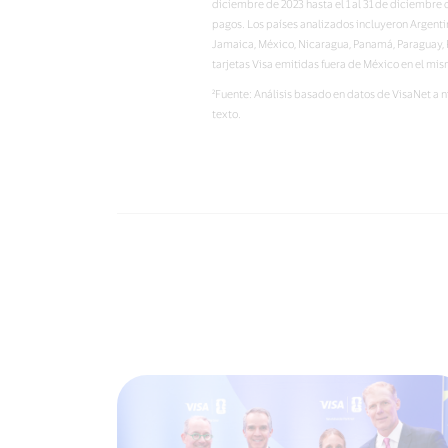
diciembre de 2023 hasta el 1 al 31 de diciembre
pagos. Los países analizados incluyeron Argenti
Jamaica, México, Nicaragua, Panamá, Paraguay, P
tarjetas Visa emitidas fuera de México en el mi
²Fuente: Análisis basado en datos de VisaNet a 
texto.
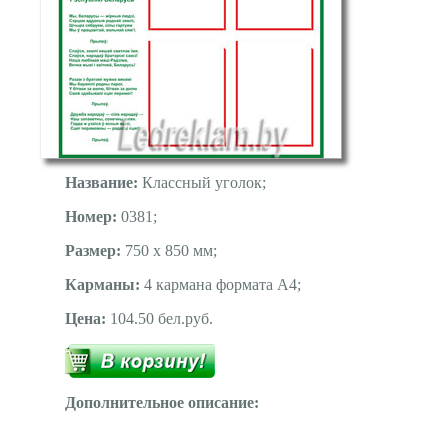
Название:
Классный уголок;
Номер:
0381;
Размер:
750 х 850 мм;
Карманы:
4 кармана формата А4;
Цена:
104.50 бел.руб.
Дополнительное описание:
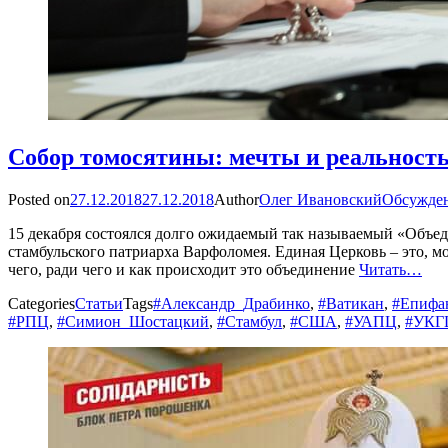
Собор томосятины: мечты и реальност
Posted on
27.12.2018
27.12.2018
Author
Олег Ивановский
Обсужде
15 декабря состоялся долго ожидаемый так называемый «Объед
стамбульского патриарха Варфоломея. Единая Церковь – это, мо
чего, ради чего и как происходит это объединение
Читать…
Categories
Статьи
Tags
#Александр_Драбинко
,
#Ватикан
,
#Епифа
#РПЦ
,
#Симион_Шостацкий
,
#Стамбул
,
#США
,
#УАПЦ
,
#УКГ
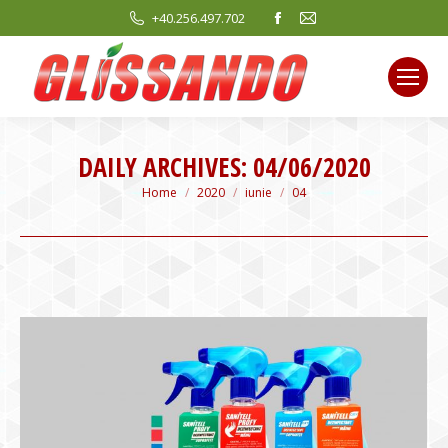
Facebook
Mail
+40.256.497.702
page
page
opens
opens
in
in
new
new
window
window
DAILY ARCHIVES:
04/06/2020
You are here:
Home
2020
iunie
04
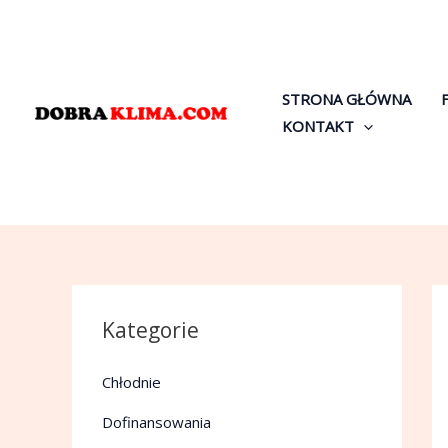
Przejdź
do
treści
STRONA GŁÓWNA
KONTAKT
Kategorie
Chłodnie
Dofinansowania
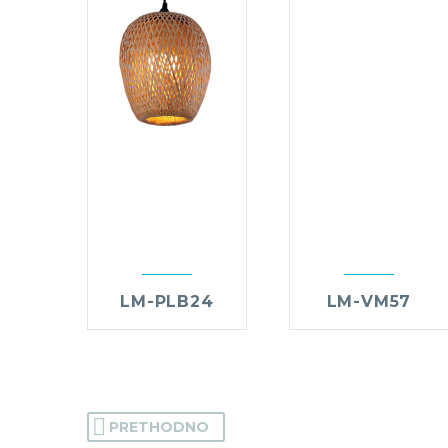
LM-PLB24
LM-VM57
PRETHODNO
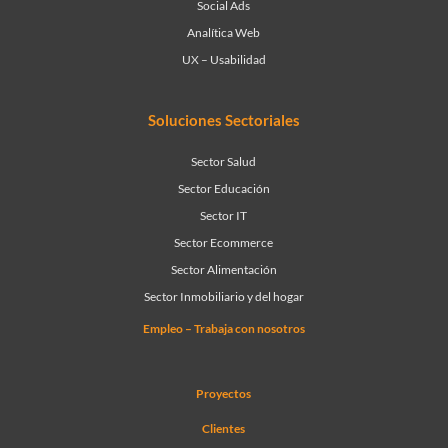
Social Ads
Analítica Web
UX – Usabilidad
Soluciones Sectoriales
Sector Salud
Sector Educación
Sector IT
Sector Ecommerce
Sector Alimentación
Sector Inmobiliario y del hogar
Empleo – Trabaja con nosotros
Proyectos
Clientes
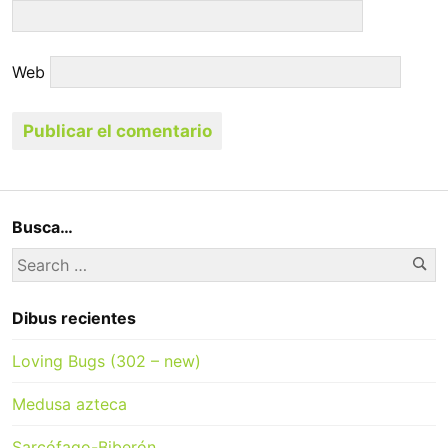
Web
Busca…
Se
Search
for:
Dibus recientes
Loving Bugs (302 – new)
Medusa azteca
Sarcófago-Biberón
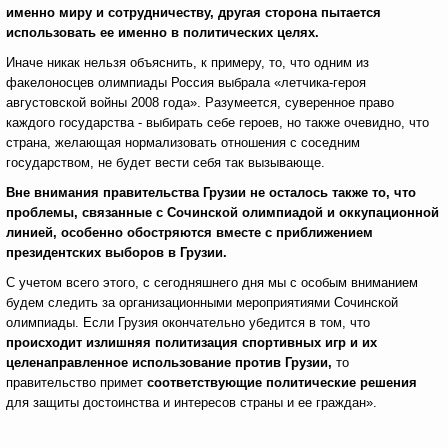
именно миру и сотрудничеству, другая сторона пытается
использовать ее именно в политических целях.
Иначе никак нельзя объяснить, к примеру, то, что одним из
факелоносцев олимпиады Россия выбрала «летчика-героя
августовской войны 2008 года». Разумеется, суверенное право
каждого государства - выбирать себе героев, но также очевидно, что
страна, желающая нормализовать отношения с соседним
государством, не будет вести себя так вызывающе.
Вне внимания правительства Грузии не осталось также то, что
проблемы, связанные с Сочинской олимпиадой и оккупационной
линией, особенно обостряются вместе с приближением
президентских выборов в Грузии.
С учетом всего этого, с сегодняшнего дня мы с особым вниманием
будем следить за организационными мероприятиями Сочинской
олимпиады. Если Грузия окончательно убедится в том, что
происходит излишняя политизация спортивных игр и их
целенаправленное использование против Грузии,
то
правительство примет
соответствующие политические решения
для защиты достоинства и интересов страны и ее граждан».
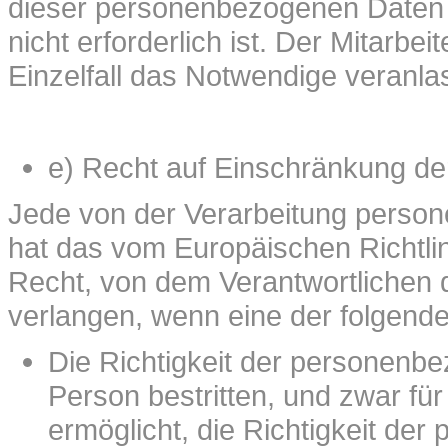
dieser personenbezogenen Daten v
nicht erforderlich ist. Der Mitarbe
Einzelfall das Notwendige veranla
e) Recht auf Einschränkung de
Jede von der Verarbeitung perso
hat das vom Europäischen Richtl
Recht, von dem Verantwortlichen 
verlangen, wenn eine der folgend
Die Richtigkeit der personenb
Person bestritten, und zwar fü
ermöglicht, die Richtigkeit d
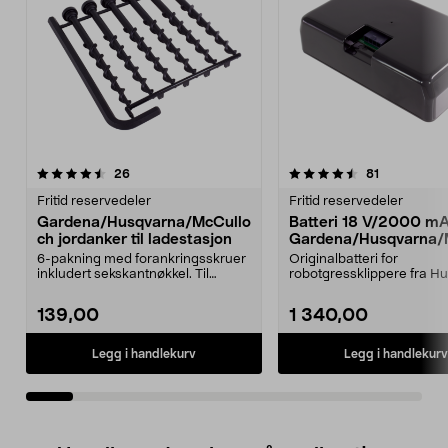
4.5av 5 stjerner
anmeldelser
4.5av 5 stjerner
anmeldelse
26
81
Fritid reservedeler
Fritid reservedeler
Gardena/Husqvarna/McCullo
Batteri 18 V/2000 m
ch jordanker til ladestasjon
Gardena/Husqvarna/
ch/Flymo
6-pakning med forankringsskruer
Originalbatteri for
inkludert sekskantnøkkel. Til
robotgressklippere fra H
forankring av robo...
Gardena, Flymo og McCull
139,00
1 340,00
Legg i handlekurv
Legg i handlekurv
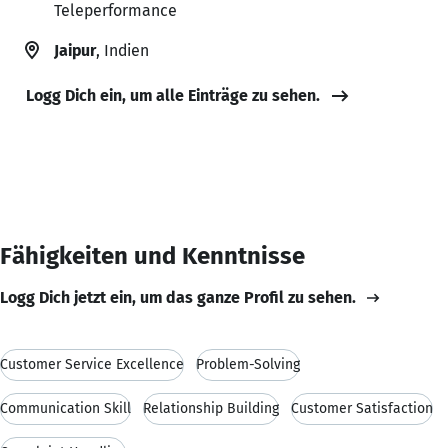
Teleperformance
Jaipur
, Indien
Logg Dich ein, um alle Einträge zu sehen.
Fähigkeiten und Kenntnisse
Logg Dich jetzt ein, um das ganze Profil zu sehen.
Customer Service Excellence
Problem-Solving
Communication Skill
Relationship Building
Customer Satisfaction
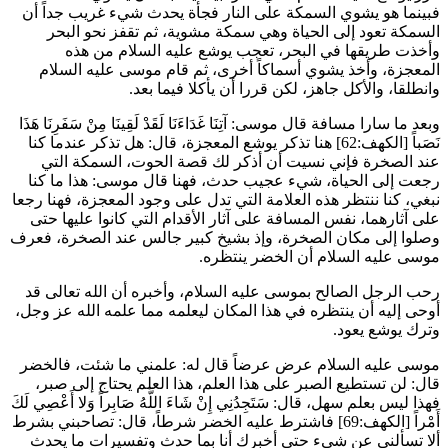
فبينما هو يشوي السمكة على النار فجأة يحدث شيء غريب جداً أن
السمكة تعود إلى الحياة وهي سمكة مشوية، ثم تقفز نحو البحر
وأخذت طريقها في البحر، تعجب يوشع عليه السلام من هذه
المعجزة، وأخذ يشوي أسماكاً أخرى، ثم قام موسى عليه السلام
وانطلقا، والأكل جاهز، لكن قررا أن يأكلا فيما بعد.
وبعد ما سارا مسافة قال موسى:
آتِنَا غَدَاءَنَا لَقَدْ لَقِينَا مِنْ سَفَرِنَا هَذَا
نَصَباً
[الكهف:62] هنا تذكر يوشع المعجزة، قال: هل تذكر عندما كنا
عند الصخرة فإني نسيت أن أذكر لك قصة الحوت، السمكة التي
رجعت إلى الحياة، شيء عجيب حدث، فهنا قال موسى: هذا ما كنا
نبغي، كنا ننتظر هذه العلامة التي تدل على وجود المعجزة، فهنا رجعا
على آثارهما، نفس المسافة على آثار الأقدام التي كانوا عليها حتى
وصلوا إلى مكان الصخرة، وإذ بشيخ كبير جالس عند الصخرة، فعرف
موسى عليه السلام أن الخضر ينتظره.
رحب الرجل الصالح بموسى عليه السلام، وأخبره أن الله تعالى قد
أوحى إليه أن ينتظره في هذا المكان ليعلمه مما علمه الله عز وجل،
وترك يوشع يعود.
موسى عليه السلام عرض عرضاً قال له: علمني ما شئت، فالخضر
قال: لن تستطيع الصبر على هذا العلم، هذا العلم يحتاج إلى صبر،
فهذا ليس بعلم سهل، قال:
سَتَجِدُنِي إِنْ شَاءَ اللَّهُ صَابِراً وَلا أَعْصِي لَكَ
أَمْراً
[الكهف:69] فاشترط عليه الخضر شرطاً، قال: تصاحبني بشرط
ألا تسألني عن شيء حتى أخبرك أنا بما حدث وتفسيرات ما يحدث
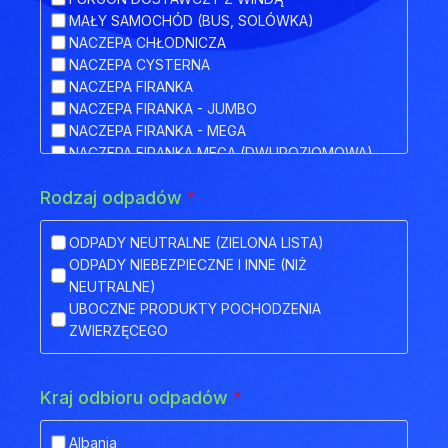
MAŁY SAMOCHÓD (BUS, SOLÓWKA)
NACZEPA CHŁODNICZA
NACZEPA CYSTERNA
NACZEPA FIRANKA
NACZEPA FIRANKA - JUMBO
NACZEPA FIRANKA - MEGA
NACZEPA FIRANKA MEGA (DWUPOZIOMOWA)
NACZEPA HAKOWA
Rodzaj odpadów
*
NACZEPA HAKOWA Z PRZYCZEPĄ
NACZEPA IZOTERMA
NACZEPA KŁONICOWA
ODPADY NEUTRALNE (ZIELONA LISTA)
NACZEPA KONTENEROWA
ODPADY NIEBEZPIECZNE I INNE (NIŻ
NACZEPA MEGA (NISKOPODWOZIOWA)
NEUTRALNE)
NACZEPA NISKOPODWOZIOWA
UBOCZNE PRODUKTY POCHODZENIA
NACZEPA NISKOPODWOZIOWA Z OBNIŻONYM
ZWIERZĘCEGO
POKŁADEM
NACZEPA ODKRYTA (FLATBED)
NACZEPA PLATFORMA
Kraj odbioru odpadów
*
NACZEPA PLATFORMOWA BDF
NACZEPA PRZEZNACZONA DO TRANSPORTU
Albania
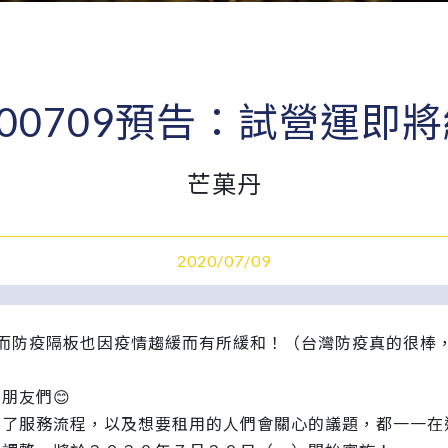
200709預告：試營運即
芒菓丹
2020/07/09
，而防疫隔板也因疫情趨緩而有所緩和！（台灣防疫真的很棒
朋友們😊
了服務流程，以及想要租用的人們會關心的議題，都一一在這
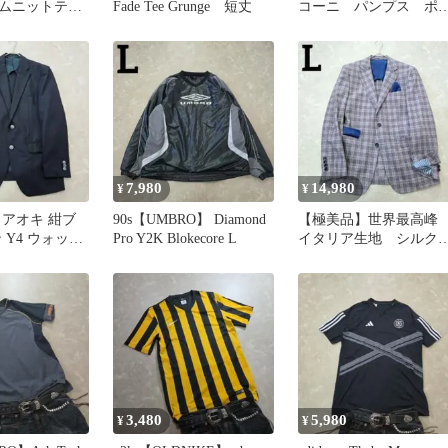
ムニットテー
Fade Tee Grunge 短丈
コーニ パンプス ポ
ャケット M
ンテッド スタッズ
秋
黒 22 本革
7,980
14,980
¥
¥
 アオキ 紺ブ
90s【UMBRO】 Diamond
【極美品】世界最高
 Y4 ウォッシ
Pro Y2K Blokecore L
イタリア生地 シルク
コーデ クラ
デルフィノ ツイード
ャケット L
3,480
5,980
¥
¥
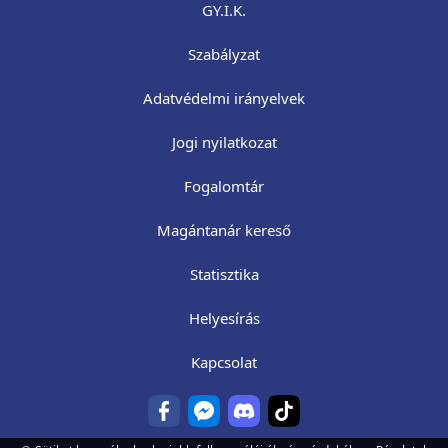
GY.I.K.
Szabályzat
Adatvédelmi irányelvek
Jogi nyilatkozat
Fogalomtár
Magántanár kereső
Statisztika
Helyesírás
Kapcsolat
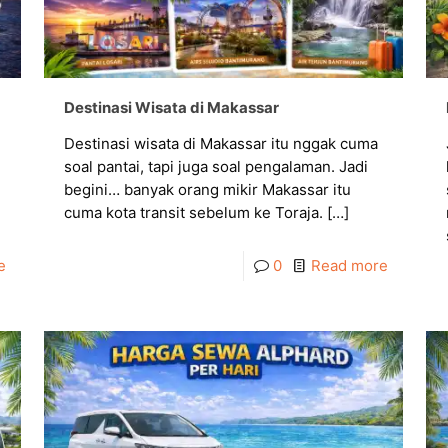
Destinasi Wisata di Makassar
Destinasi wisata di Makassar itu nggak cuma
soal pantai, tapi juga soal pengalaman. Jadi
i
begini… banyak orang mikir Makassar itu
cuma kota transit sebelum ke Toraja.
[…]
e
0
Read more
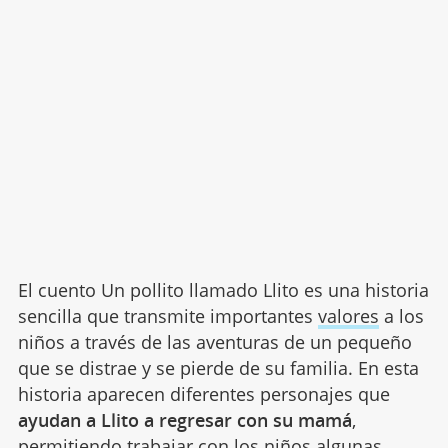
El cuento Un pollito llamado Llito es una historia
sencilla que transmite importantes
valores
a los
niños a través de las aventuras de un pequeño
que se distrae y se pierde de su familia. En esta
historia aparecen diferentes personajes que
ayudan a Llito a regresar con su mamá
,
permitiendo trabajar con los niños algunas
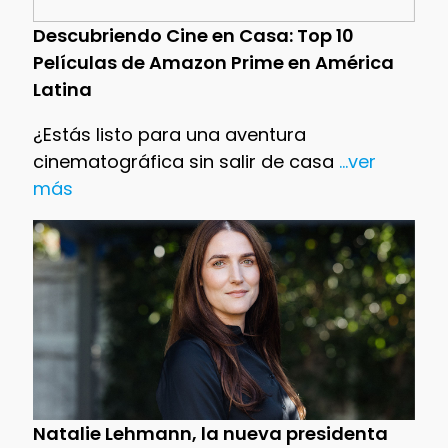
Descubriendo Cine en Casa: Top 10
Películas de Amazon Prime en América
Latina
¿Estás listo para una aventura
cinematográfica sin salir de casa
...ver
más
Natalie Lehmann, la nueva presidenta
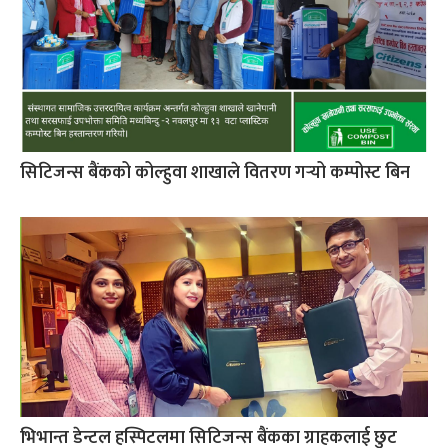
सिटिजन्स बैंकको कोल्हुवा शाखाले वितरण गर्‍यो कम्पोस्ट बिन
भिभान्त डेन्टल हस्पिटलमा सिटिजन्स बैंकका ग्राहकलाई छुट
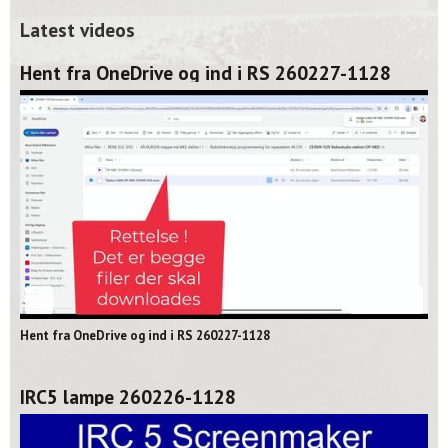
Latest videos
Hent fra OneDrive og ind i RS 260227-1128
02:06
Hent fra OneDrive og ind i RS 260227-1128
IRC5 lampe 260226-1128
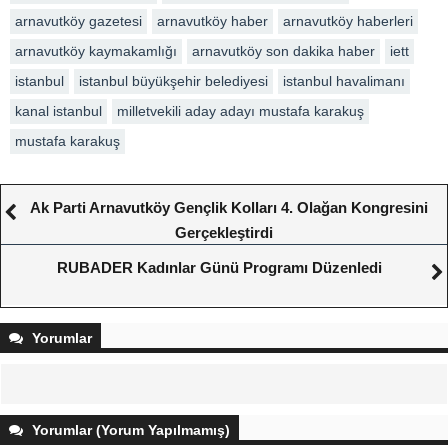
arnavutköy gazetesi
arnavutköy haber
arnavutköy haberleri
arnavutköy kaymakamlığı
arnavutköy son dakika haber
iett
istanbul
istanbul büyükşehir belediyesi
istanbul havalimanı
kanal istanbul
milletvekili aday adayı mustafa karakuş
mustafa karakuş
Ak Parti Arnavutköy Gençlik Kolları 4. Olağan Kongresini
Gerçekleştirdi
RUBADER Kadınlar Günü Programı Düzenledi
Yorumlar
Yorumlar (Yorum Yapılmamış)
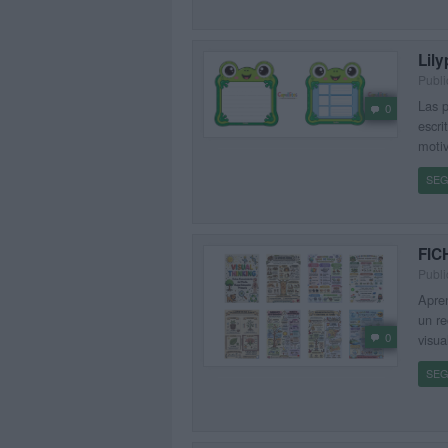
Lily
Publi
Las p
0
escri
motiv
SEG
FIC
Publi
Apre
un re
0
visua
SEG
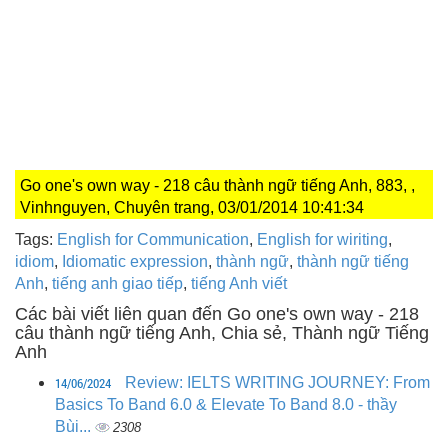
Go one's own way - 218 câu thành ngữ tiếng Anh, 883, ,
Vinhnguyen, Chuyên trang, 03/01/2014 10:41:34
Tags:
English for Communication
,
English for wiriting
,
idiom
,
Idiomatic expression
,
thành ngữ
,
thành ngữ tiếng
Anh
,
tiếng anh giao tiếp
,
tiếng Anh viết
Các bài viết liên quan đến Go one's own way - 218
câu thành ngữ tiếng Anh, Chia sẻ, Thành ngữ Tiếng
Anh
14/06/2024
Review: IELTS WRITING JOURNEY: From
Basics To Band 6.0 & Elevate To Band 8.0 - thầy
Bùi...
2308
┄┄┄┄┄┄
§ **What you need to do**:
For this exercise, transcribe exactly the part of the records above that opens with the line containing "стамбульского патриарха Варфоломея." and closes with the one containing "Sector Inmobiliario y del hogar". Pictures are not part of the copy.

§ **Answer space**:
стамбульского патриарха Варфоломея. Единая Церковь – это, мо
чего, ради чего и как происходит это объединение
Читать…
Categories
Статьи
Tags
#Александр_Драбинко
,
#Ватикан
,
#Епифа
#РПЦ
,
#Симион_Шостацкий
,
#Стамбул
,
#США
,
#УАПЦ
,
#УКГ
Facebook
Mail
+40.256.497.702
page
page
opens
opens
in
in
new
new
window
window
DAILY ARCHIVES:
04/06/2020
You are here:
Home
2020
iunie
04
Przejdź
do
treści
STRONA GŁÓWNA
KONTAKT
Kategorie
Chłodnie
Dofinansowania
LM-PLB24
LM-VM57
PRETHODNO
Social Ads
Analítica Web
UX – Usabilidad
Soluciones Sectoriales
Sector Salud
Sector Educación
Sector IT
Sector Ecommerce
Sector Alimentación
Sector Inmobiliario y del hogar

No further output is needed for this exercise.